» **What you will do**
Without the pictures, print each of the records below exactly as it appears.

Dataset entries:
***
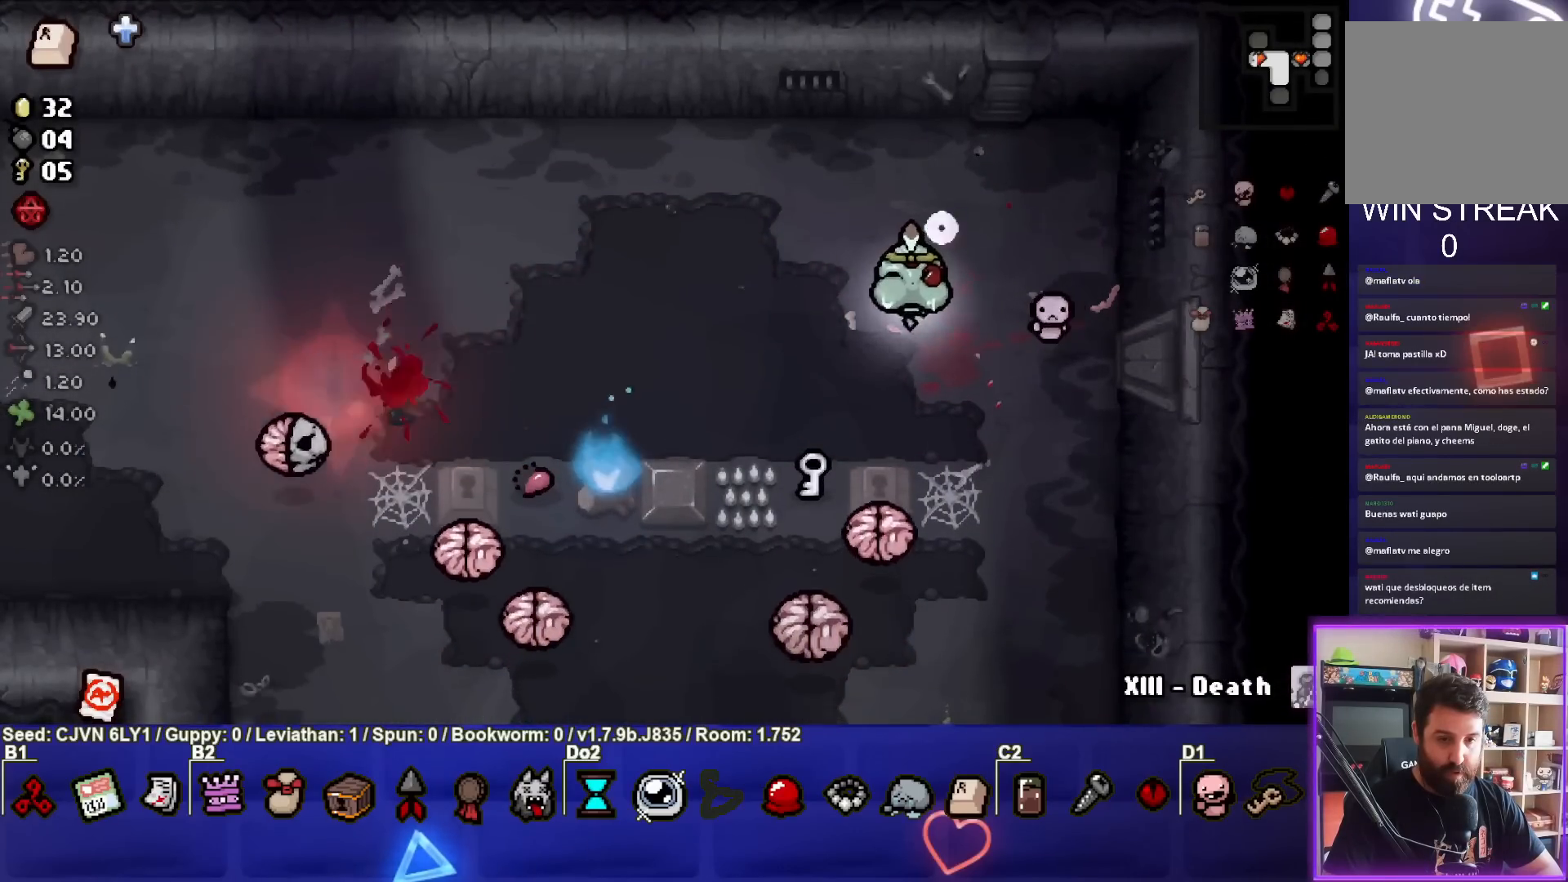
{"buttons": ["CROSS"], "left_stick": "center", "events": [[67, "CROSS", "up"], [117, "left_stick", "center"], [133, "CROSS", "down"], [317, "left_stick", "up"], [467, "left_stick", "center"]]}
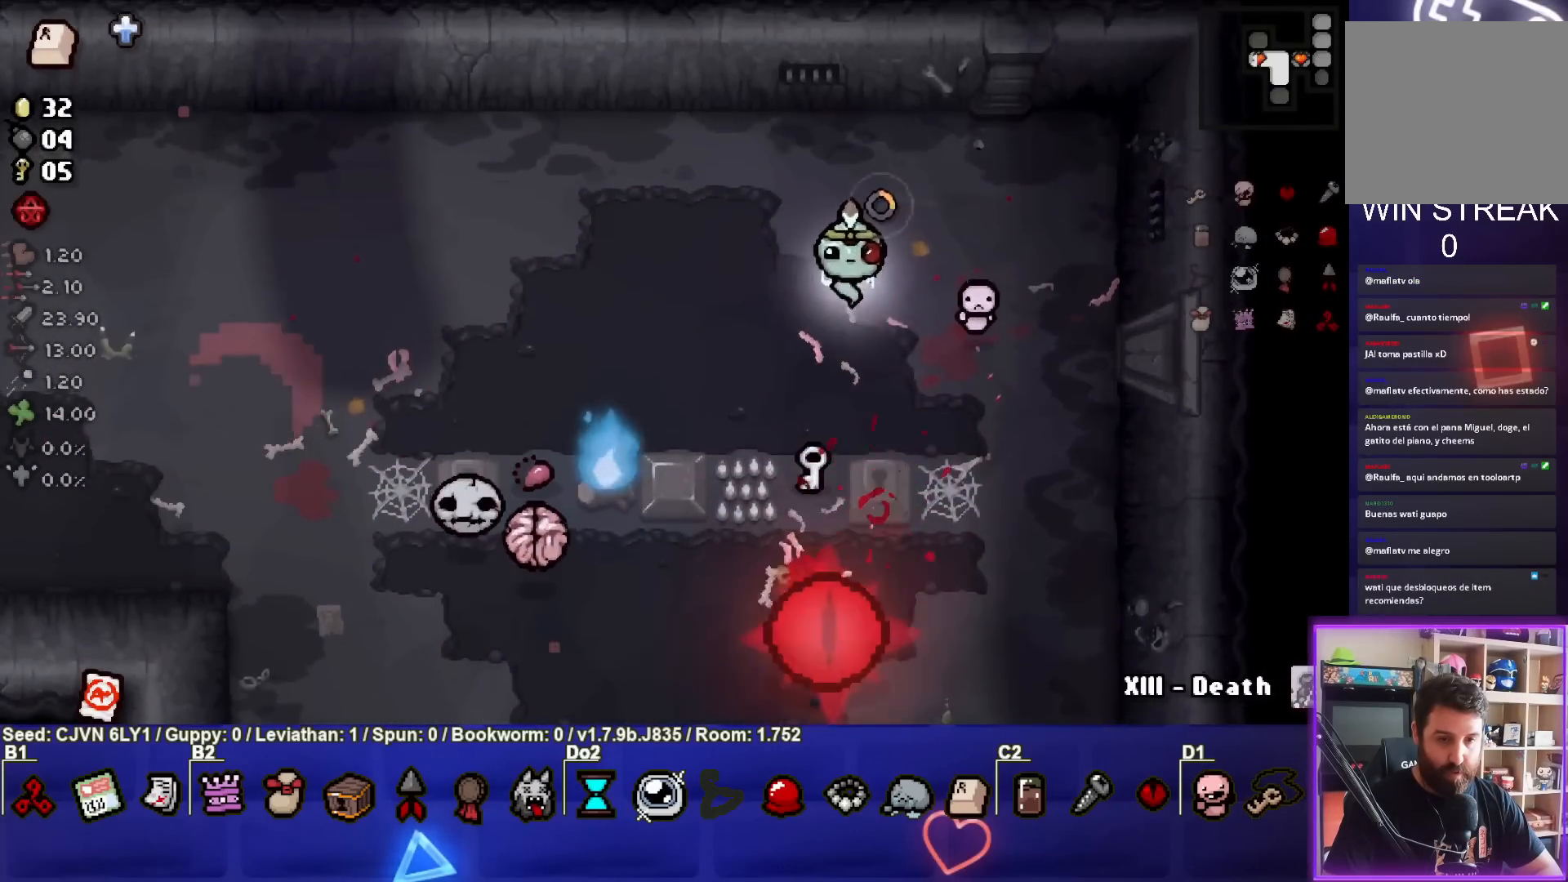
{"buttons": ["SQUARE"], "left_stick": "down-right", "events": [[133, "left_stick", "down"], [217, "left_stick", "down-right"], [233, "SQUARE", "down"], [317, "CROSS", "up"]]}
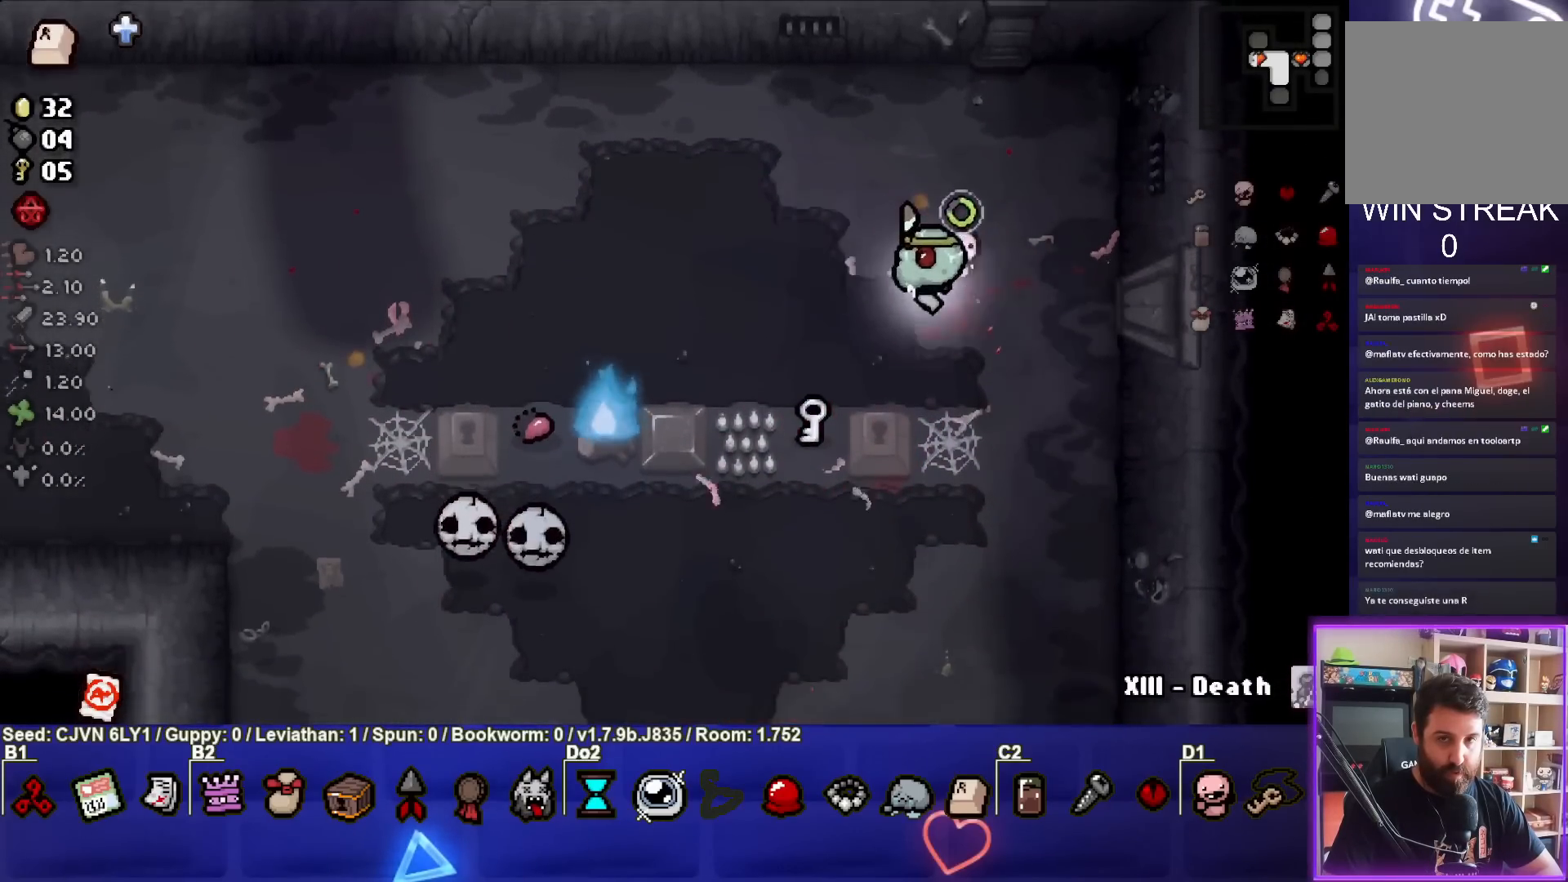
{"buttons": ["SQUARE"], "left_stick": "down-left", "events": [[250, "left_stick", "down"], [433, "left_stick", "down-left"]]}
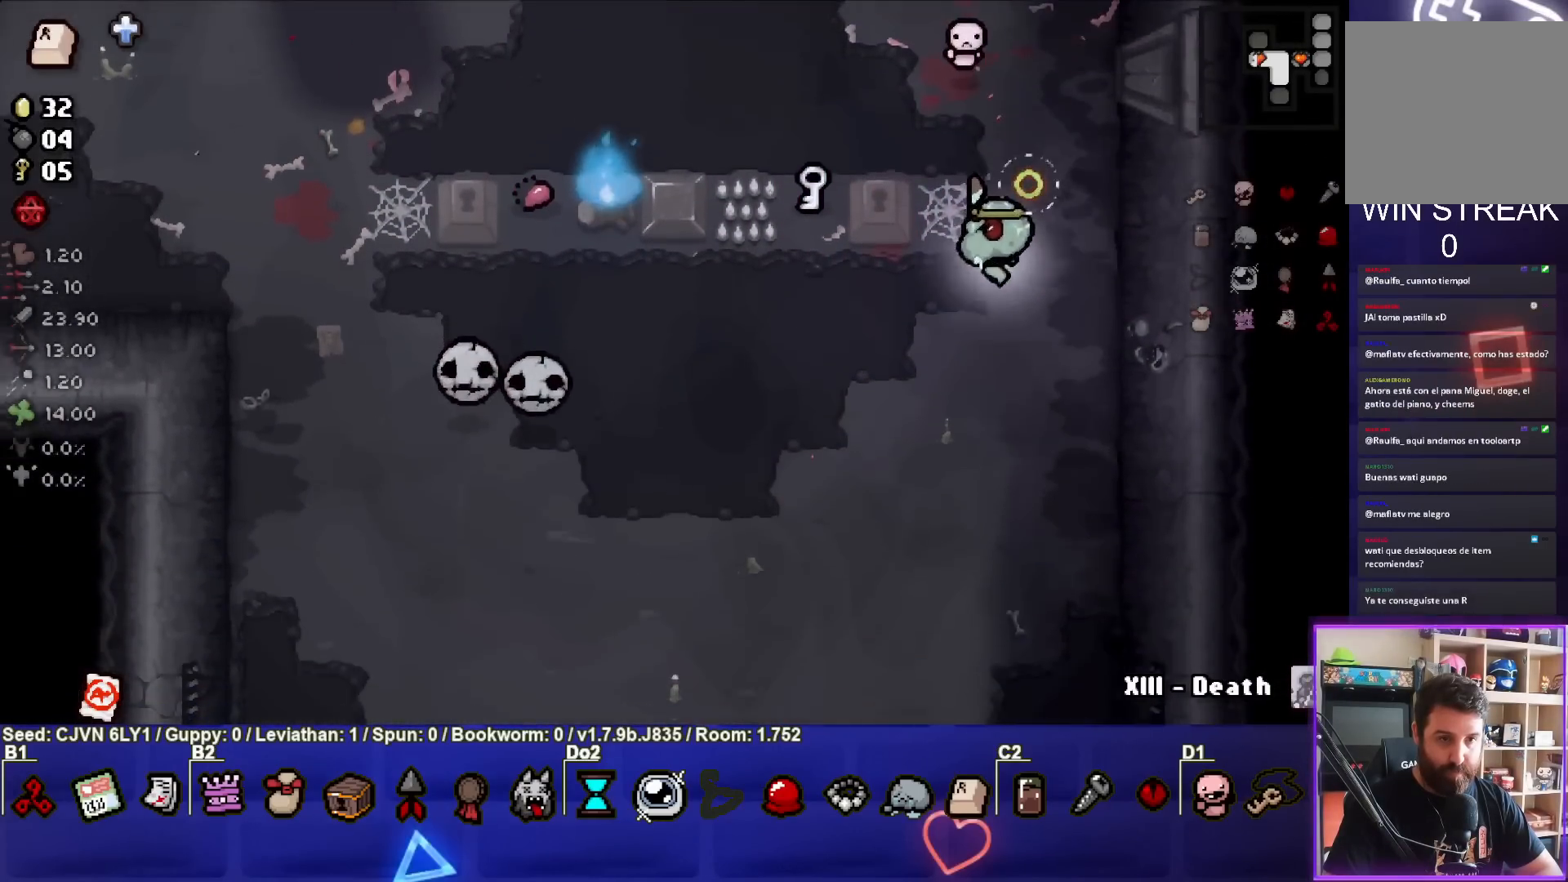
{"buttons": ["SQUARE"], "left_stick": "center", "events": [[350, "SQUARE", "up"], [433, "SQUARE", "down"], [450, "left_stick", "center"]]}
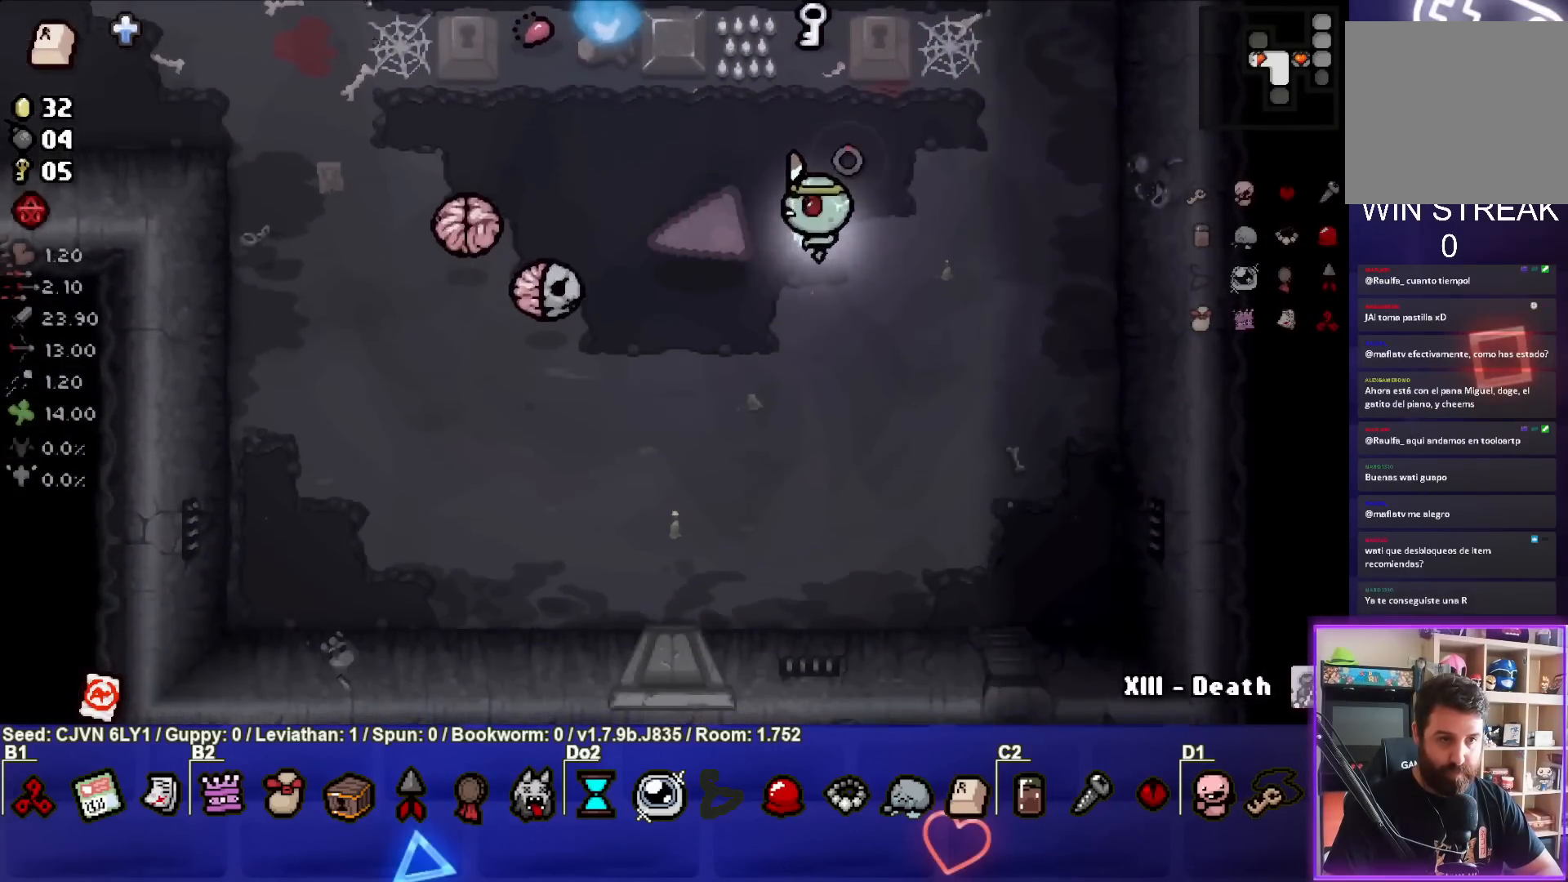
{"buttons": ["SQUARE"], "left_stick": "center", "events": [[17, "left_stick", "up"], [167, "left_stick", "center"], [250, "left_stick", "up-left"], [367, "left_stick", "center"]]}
***
» **Output for this exercise**
{"buttons": ["CROSS"], "left_stick": "center", "events": [[67, "CROSS", "up"], [117, "left_stick", "center"], [133, "CROSS", "down"], [317, "left_stick", "up"], [467, "left_stick", "center"]]}
{"buttons": ["SQUARE"], "left_stick": "down-right", "events": [[133, "left_stick", "down"], [217, "left_stick", "down-right"], [233, "SQUARE", "down"], [317, "CROSS", "up"]]}
{"buttons": ["SQUARE"], "left_stick": "down-left", "events": [[250, "left_stick", "down"], [433, "left_stick", "down-left"]]}
{"buttons": ["SQUARE"], "left_stick": "center", "events": [[350, "SQUARE", "up"], [433, "SQUARE", "down"], [450, "left_stick", "center"]]}
{"buttons": ["SQUARE"], "left_stick": "center", "events": [[17, "left_stick", "up"], [167, "left_stick", "center"], [250, "left_stick", "up-left"], [367, "left_stick", "center"]]}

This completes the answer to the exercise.